**TU TAREA**
Según el texto de la página, ¿qué altura tienen las dos vallas?

Mucha información, opiniones dejadas por cualquier rincón de internet, en forma de artículo, blog, noticia, comentario en redes sociales, puntos de vista que desafían a la verdad, que se equiparan al conocimiento sin ni siquiera tomarse la molestia de disfrazarse de razonamiento falaz. Sientes vergüenza. Más todavía cuando un pequeño gráfico congela tu respiración y detiene de repente el palpitar de tu corazón. Dos vallas de seis metros de altura, una de ellas, la colindante con el país vecino, reforzada con una concertina rebosante de cuchillas que dan la bienvenida a todo aquel que se aventure a saltarla (y cuya retirada fue declinada hace tan solo unos años por el presidente del país en que se halla). Por si fuese poco, una sirga tridimensional intermedia acentúa la inhumanidad de tan miserable muestra de la barbarie humana que parece verse en territorio ajeno y obviarse en el propio.

Datos de análisis de gráficos
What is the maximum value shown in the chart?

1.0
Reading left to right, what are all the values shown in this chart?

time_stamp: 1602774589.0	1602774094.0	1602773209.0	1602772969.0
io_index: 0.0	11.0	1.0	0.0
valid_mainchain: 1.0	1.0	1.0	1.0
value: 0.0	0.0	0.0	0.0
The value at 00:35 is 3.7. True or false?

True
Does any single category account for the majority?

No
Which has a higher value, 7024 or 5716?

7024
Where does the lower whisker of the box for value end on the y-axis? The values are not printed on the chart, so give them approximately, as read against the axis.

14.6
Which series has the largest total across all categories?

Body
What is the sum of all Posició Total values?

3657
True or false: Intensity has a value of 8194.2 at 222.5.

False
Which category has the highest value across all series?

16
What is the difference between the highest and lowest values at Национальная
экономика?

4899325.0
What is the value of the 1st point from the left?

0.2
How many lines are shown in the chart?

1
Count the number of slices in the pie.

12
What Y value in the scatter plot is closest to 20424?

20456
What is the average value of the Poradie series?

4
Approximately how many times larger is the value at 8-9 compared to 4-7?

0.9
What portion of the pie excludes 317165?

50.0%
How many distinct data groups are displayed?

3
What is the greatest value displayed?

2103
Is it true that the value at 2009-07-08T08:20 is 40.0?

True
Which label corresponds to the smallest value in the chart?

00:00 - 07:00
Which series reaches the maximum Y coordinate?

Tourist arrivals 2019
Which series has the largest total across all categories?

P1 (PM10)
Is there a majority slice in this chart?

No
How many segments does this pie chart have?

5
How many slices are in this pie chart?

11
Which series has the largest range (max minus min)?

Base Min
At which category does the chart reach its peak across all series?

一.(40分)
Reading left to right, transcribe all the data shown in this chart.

**RESPUESTA**
Seis metros.